━━━━━ Recorded data
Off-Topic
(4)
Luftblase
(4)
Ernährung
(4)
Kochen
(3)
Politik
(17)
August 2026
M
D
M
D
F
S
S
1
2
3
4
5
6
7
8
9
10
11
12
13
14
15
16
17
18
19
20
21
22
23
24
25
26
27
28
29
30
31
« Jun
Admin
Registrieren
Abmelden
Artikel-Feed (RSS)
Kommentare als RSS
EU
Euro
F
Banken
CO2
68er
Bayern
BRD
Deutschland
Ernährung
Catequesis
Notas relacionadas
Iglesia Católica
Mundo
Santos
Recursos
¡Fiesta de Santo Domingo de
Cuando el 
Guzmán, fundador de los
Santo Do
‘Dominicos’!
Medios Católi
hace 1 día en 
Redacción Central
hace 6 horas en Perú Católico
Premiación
━━━━━━━━━━
━━━━━ Recorded data
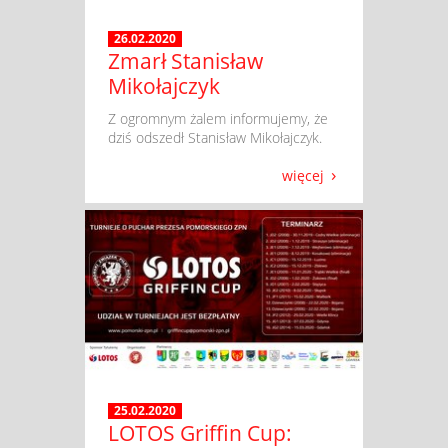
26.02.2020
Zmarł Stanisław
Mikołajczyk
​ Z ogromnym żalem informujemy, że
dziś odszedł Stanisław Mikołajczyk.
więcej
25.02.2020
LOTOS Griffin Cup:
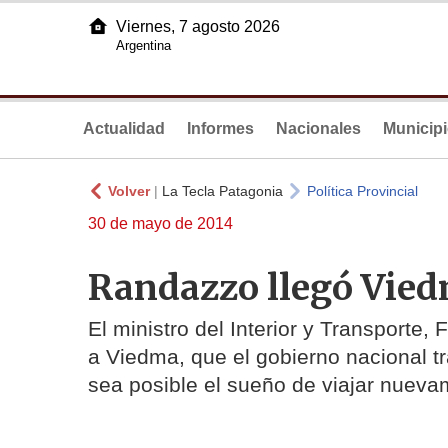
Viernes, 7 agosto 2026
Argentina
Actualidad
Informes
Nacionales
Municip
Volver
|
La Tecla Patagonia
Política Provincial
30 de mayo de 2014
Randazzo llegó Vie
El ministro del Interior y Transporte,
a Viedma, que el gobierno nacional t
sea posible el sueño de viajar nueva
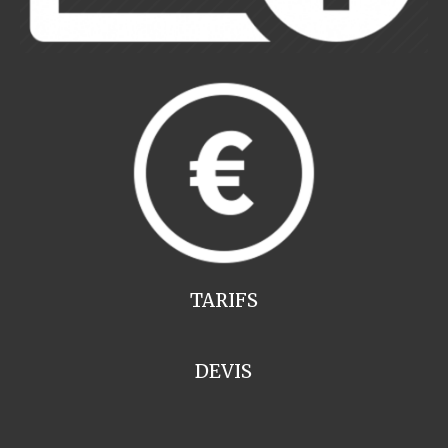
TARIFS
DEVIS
━━━━━━━━━━
* Your task:
Identify each line in the listing that contains the string "Stanisław", and copy those lines.

* Exercise answer:
Zmarł Stanisław
dziś odszedł Stanisław Mikołajczyk.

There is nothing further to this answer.